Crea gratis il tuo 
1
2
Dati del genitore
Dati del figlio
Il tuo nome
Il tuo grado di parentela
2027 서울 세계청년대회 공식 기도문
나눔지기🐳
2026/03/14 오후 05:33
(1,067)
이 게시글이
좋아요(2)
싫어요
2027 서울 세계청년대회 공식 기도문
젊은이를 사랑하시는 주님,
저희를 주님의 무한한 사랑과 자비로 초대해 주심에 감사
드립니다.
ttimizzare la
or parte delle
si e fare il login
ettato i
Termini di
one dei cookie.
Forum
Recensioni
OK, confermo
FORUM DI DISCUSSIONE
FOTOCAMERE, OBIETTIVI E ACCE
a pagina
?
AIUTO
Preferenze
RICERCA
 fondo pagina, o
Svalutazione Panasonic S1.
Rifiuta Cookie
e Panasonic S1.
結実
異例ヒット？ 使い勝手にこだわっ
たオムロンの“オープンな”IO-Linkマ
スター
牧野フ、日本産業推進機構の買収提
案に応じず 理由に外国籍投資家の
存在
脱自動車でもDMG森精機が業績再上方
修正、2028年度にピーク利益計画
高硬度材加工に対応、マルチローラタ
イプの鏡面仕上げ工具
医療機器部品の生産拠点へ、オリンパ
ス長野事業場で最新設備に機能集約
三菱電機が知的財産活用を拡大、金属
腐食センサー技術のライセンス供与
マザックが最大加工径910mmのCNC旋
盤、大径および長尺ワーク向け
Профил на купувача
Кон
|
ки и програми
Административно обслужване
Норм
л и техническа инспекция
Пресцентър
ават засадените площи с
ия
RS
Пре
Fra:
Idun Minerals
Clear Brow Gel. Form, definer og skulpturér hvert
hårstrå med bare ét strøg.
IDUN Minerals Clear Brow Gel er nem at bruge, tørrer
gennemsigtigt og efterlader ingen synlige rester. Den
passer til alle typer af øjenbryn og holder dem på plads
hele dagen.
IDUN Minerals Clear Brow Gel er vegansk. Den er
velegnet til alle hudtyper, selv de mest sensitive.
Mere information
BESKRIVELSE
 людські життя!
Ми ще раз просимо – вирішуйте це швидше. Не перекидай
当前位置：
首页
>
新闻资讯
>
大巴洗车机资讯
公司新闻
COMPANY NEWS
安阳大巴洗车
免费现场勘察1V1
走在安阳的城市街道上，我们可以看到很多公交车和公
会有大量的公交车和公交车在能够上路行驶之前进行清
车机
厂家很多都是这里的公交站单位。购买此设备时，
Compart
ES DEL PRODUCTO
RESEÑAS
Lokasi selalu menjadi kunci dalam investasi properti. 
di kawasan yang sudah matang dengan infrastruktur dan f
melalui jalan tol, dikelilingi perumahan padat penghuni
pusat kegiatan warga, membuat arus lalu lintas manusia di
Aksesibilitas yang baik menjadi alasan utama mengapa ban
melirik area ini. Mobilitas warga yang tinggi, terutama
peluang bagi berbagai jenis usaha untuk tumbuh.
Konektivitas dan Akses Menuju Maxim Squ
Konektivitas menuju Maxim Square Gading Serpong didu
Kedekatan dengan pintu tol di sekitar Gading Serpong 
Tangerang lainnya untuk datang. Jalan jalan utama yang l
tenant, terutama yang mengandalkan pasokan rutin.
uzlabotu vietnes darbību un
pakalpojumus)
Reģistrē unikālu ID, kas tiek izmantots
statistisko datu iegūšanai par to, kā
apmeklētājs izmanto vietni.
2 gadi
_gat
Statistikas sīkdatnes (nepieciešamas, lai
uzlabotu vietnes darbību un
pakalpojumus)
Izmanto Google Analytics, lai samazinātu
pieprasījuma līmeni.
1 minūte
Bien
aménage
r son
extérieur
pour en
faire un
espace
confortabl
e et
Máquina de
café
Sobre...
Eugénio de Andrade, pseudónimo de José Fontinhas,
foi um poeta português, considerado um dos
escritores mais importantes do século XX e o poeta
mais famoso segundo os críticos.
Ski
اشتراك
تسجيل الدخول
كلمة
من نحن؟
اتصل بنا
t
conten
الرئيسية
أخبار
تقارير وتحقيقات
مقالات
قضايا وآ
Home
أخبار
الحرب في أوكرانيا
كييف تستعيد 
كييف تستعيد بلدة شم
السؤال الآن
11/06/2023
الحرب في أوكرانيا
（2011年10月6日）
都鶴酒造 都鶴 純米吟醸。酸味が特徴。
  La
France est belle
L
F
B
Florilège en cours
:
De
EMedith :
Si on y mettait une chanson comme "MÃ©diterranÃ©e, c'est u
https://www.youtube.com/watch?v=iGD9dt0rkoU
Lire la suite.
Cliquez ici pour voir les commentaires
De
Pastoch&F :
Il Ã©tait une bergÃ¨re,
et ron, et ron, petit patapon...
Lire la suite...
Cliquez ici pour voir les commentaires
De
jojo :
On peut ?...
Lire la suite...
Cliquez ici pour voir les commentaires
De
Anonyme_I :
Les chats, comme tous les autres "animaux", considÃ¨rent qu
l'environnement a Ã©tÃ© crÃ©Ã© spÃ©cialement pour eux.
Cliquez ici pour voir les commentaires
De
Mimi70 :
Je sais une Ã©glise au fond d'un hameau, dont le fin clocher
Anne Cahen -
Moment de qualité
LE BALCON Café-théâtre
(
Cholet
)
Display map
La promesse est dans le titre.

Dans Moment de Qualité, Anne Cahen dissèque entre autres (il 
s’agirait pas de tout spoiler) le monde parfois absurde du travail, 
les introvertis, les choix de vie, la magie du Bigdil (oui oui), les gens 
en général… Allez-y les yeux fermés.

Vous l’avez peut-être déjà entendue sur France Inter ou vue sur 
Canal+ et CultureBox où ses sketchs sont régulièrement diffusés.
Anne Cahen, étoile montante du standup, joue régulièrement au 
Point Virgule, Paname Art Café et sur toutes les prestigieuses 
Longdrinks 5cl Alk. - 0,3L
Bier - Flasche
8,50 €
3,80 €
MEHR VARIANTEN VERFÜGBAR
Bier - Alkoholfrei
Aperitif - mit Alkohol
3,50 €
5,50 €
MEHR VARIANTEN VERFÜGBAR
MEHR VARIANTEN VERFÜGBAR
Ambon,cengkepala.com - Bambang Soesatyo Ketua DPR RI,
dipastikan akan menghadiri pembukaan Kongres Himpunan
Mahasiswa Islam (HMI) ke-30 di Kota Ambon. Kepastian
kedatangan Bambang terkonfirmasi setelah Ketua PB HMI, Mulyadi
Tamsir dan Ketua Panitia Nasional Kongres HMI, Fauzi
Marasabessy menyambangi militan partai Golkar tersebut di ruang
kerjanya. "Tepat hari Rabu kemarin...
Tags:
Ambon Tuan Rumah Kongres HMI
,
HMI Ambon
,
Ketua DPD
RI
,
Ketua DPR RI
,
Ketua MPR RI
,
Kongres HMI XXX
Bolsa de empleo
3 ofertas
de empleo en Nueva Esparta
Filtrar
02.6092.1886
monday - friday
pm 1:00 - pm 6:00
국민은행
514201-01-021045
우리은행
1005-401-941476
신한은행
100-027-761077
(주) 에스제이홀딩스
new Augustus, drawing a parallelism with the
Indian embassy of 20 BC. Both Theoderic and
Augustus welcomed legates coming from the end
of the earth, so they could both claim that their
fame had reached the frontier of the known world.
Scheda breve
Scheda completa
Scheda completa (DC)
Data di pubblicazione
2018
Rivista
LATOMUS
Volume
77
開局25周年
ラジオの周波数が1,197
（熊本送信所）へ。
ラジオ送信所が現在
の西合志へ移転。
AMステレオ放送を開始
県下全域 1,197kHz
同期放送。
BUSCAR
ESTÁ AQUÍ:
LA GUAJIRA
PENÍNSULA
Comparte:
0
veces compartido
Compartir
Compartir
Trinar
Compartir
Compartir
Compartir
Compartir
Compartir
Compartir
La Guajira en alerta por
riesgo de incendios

= = = =

**Job item:** Could you copy every line of the records above verbatim, keeping their original order?

**Answer box:**
Crea gratis il tuo 
1
2
Dati del genitore
Dati del figlio
Il tuo nome
Il tuo grado di parentela
2027 서울 세계청년대회 공식 기도문
나눔지기🐳
2026/03/14 오후 05:33
(1,067)
이 게시글이
좋아요(2)
싫어요
2027 서울 세계청년대회 공식 기도문
젊은이를 사랑하시는 주님,
저희를 주님의 무한한 사랑과 자비로 초대해 주심에 감사
드립니다.
ttimizzare la
or parte delle
si e fare il login
ettato i
Termini di
one dei cookie.
Forum
Recensioni
OK, confermo
FORUM DI DISCUSSIONE
FOTOCAMERE, OBIETTIVI E ACCE
a pagina
?
AIUTO
Preferenze
RICERCA
 fondo pagina, o
Svalutazione Panasonic S1.
Rifiuta Cookie
e Panasonic S1.
結実
異例ヒット？ 使い勝手にこだわっ
たオムロンの“オープンな”IO-Linkマ
スター
牧野フ、日本産業推進機構の買収提
案に応じず 理由に外国籍投資家の
存在
脱自動車でもDMG森精機が業績再上方
修正、2028年度にピーク利益計画
高硬度材加工に対応、マルチローラタ
イプの鏡面仕上げ工具
医療機器部品の生産拠点へ、オリンパ
ス長野事業場で最新設備に機能集約
三菱電機が知的財産活用を拡大、金属
腐食センサー技術のライセンス供与
マザックが最大加工径910mmのCNC旋
盤、大径および長尺ワーク向け
Профил на купувача
Кон
|
ки и програми
Административно обслужване
Норм
л и техническа инспекция
Пресцентър
ават засадените площи с
ия
RS
Пре
Fra:
Idun Minerals
Clear Brow Gel. Form, definer og skulpturér hvert
hårstrå med bare ét strøg.
IDUN Minerals Clear Brow Gel er nem at bruge, tørrer
gennemsigtigt og efterlader ingen synlige rester. Den
passer til alle typer af øjenbryn og holder dem på plads
hele dagen.
IDUN Minerals Clear Brow Gel er vegansk. Den er
velegnet til alle hudtyper, selv de mest sensitive.
Mere information
BESKRIVELSE
 людські життя!
Ми ще раз просимо – вирішуйте це швидше. Не перекидай
当前位置：
首页
>
新闻资讯
>
大巴洗车机资讯
公司新闻
COMPANY NEWS
安阳大巴洗车
免费现场勘察1V1
走在安阳的城市街道上，我们可以看到很多公交车和公
会有大量的公交车和公交车在能够上路行驶之前进行清
车机
厂家很多都是这里的公交站单位。购买此设备时，
Compart
ES DEL PRODUCTO
RESEÑAS
Lokasi selalu menjadi kunci dalam investasi properti. 
di kawasan yang sudah matang dengan infrastruktur dan f
melalui jalan tol, dikelilingi perumahan padat penghuni
pusat kegiatan warga, membuat arus lalu lintas manusia di
Aksesibilitas yang baik menjadi alasan utama mengapa ban
melirik area ini. Mobilitas warga yang tinggi, terutama
peluang bagi berbagai jenis usaha untuk tumbuh.
Konektivitas dan Akses Menuju Maxim Squ
Konektivitas menuju Maxim Square Gading Serpong didu
Kedekatan dengan pintu tol di sekitar Gading Serpong 
Tangerang lainnya untuk datang. Jalan jalan utama yang l
tenant, terutama yang mengandalkan pasokan rutin.
uzlabotu vietnes darbību un
pakalpojumus)
Reģistrē unikālu ID, kas tiek izmantots
statistisko datu iegūšanai par to, kā
apmeklētājs izmanto vietni.
2 gadi
_gat
Statistikas sīkdatnes (nepieciešamas, lai
uzlabotu vietnes darbību un
pakalpojumus)
Izmanto Google Analytics, lai samazinātu
pieprasījuma līmeni.
1 minūte
Bien
aménage
r son
extérieur
pour en
faire un
espace
confortabl
e et
Máquina de
café
Sobre...
Eugénio de Andrade, pseudónimo de José Fontinhas,
foi um poeta português, considerado um dos
escritores mais importantes do século XX e o poeta
mais famoso segundo os críticos.
Ski
اشتراك
تسجيل الدخول
كلمة
من نحن؟
اتصل بنا
t
conten
الرئيسية
أخبار
تقارير وتحقيقات
مقالات
قضايا وآ
Home
أخبار
الحرب في أوكرانيا
كييف تستعيد 
كييف تستعيد بلدة شم
السؤال الآن
11/06/2023
الحرب في أوكرانيا
（2011年10月6日）
都鶴酒造 都鶴 純米吟醸。酸味が特徴。
  La
France est belle
L
F
B
Florilège en cours
:
De
EMedith :
Si on y mettait une chanson comme "MÃ©diterranÃ©e, c'est u
https://www.youtube.com/watch?v=iGD9dt0rkoU
Lire la suite.
Cliquez ici pour voir les commentaires
De
Pastoch&F :
Il Ã©tait une bergÃ¨re,
et ron, et ron, petit patapon...
Lire la suite...
Cliquez ici pour voir les commentaires
De
jojo :
On peut ?...
Lire la suite...
Cliquez ici pour voir les commentaires
De
Anonyme_I :
Les chats, comme tous les autres "animaux", considÃ¨rent qu
l'environnement a Ã©tÃ© crÃ©Ã© spÃ©cialement pour eux.
Cliquez ici pour voir les commentaires
De
Mimi70 :
Je sais une Ã©glise au fond d'un hameau, dont le fin clocher
Anne Cahen -
Moment de qualité
LE BALCON Café-théâtre
(
Cholet
)
Display map
La promesse est dans le titre.

Dans Moment de Qualité, Anne Cahen dissèque entre autres (il 
s’agirait pas de tout spoiler) le monde parfois absurde du travail, 
les introvertis, les choix de vie, la magie du Bigdil (oui oui), les gens 
en général… Allez-y les yeux fermés.

Vous l’avez peut-être déjà entendue sur France Inter ou vue sur 
Canal+ et CultureBox où ses sketchs sont régulièrement diffusés.
Anne Cahen, étoile montante du standup, joue régulièrement au 
Point Virgule, Paname Art Café et sur toutes les prestigieuses 
Longdrinks 5cl Alk. - 0,3L
Bier - Flasche
8,50 €
3,80 €
MEHR VARIANTEN VERFÜGBAR
Bier - Alkoholfrei
Aperitif - mit Alkohol
3,50 €
5,50 €
MEHR VARIANTEN VERFÜGBAR
MEHR VARIANTEN VERFÜGBAR
Ambon,cengkepala.com - Bambang Soesatyo Ketua DPR RI,
dipastikan akan menghadiri pembukaan Kongres Himpunan
Mahasiswa Islam (HMI) ke-30 di Kota Ambon. Kepastian
kedatangan Bambang terkonfirmasi setelah Ketua PB HMI, Mulyadi
Tamsir dan Ketua Panitia Nasional Kongres HMI, Fauzi
Marasabessy menyambangi militan partai Golkar tersebut di ruang
kerjanya. "Tepat hari Rabu kemarin...
Tags:
Ambon Tuan Rumah Kongres HMI
,
HMI Ambon
,
Ketua DPD
RI
,
Ketua DPR RI
,
Ketua MPR RI
,
Kongres HMI XXX
Bolsa de empleo
3 ofertas
de empleo en Nueva Esparta
Filtrar
02.6092.1886
monday - friday
pm 1:00 - pm 6:00
국민은행
514201-01-021045
우리은행
1005-401-941476
신한은행
100-027-761077
(주) 에스제이홀딩스
new Augustus, drawing a parallelism with the
Indian embassy of 20 BC. Both Theoderic and
Augustus welcomed legates coming from the end
of the earth, so they could both claim that their
fame had reached the frontier of the known world.
Scheda breve
Scheda completa
Scheda completa (DC)
Data di pubblicazione
2018
Rivista
LATOMUS
Volume
77
開局25周年
ラジオの周波数が1,197
（熊本送信所）へ。
ラジオ送信所が現在
の西合志へ移転。
AMステレオ放送を開始
県下全域 1,197kHz
同期放送。
BUSCAR
ESTÁ AQUÍ:
LA GUAJIRA
PENÍNSULA
Comparte:
0
veces compartido
Compartir
Compartir
Trinar
Compartir
Compartir
Compartir
Compartir
Compartir
Compartir
La Guajira en alerta por
riesgo de incendios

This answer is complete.